The best part of a sixteen hour day as an extra was finally taking time to really dig into The Politics of Experience. Again, it got me wondering whether I’m moving in a relevant and worthwhile direction with this program and my plans. The alternative which came fittingly to mind was that this could be shadowboxing: had I just picked something involved and difficult for the sake of being in-process; for the relief of having a definite plan, however flawed? Zie says that if you’re questioning your premises, that’s good. It means that you’re awake. I’ve always thought that it’s essential, especially for someone entering a helping profession, to aim for radical honesty and ongoing self-reckoning. Still, I wonder how to get that kind of reflection on the same page with traction in the real world. Typically, they’re splitting a timeshare and it seems like no one ever bothers to sweep.
A despotic production assistant in a stupid bandana caught me taking photos between takes, not long before the crew finally wrapped. Shouting, he charged well into my breathing zone and demanded that I hand over my camera. I said that this would be impossible, and that I had innocently misunderstood the set’s policy. I had not. He backed down from the elementary school confiscation threat, but stood directly behind me while I deleted the shots. Like the disappointment with the suit soon to come, I felt that I was losing what little value the day had offered: a few fuzzy images of key grips, bored extras, and fog machines.
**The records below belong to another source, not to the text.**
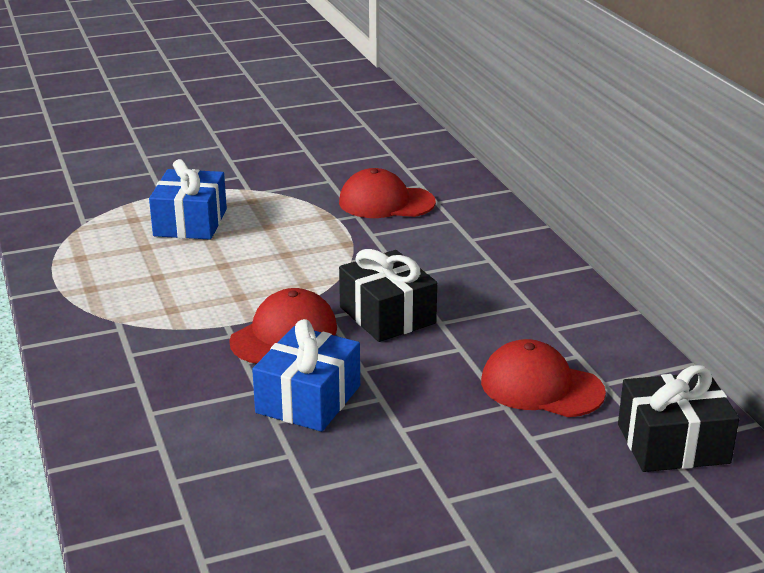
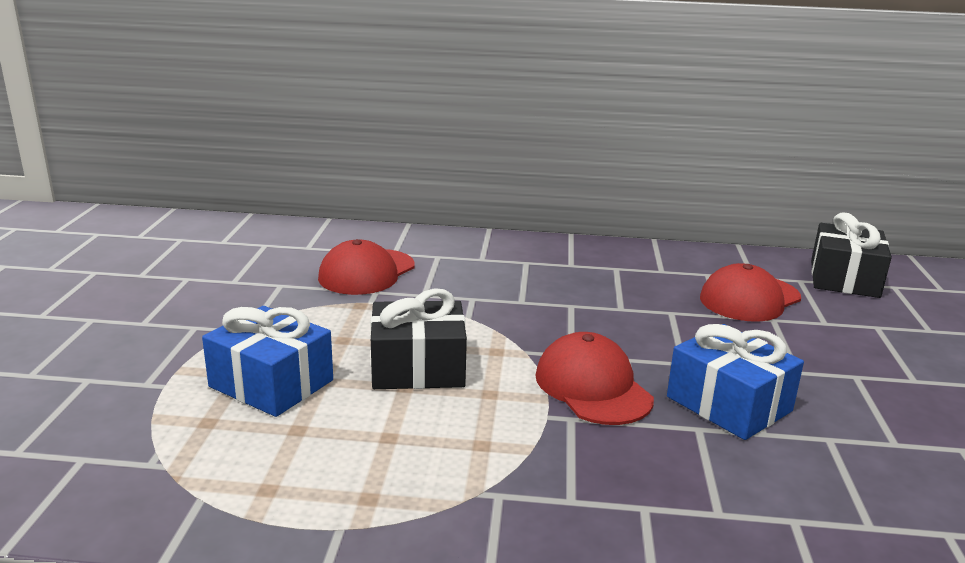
camera: 65 degrees left, 5 degrees down
black gift [339,249,437,342] -> black gift moved to [371,288,467,389]

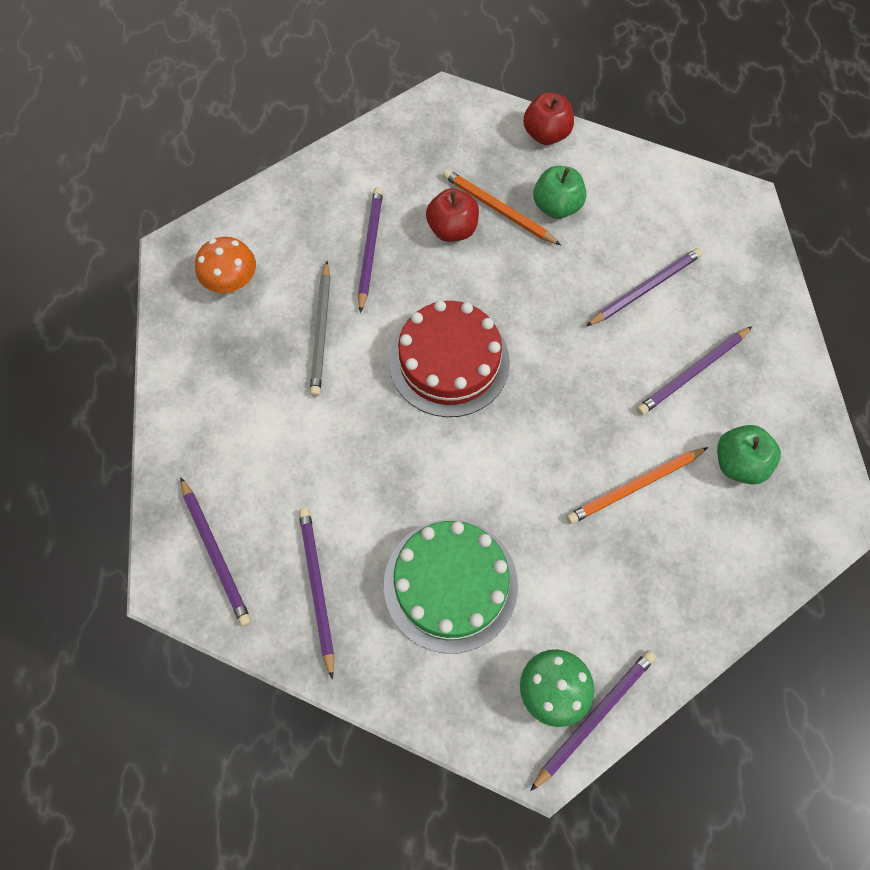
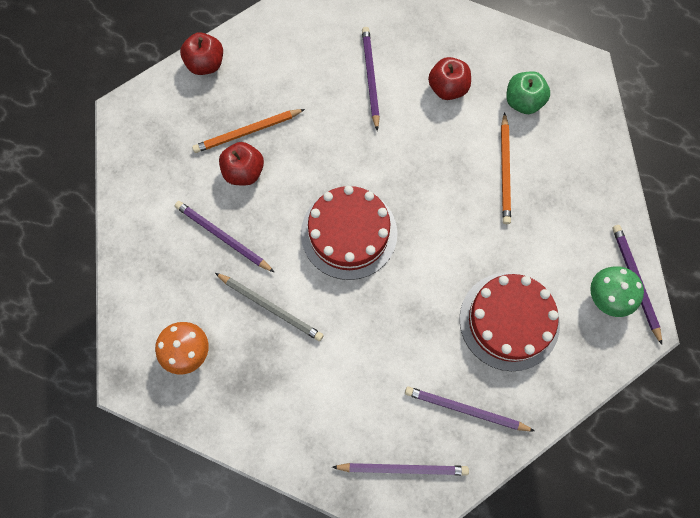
camera: 60 degrees left, 5 degrees up
green cake [384,519,518,654] -> red cake [459,273,560,371]
green apple [533,166,586,219] -> none
purple pencil [637,326,752,415] -> red apple [428,57,471,100]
At this point, though, I was unwilling to risk ejection from the shoot and get stuck, day wasted and paying my own bus fare the hour-plus back downtown.
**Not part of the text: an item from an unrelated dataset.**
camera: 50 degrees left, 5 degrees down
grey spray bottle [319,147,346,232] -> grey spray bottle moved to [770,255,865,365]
Minus a couple of Kenyans and one additional American, most of the other extras were European. Among them was an unusually pretty Russian girl, and we made eye contact several times over the course of the shoot. When we were finally released from our roles, standing in a group complaining with the others, she asked my name. I told her and she shared her own, said that they sounded nice together. Maybe I was atrophied from my day as a pretend analyst; I froze. My response was feeble and the moment passed. Her contingent invited us out and I wanted to see where it would go- see if I would let it go anywhere- but I was exhausted and didn’t want to walk back to our hotel from their party in Colaba. Michele was along and she wanted to get home; the Europeans would be getting wasted and I wasn’t in the mood to be a stick in the mud. Proffering these weak excuses for avoiding the rich and risky messiness of life, I said goodnight. Michele and I stayed on to the bus’ last stop.
Yoga classes will probably start within our first few days of reaching the exchange university, and I think that I’m in need of the practice. On the bus this morning, I had to check myself and push the manual restart before the old inexorable slide into negative territory picked up too much steam. The wheels of the day were loose from the start, and by the ride back tonight, I was seething. They held us two hours later than expected, sure. But there was no use in getting so sour trying to fight it. Our U.S. professor’s main piece of advice to us – “Surrender to India” – applies in this case and anywhere, really: when I brace myself against experience, it builds a wall that permits no connection to anything dynamic, challenging, worthwhile. And maybe that’s the idea.
Look- today can go back to hell. Back at the hotel and for tonight, I’m just tired of writing it down and feeling sleepy and feeling old and tired of the unwashed sheets on this bed in our hotel room turned sickroom. The new start tomorrow is coming right on time. We’re now four percent of the way through this trip.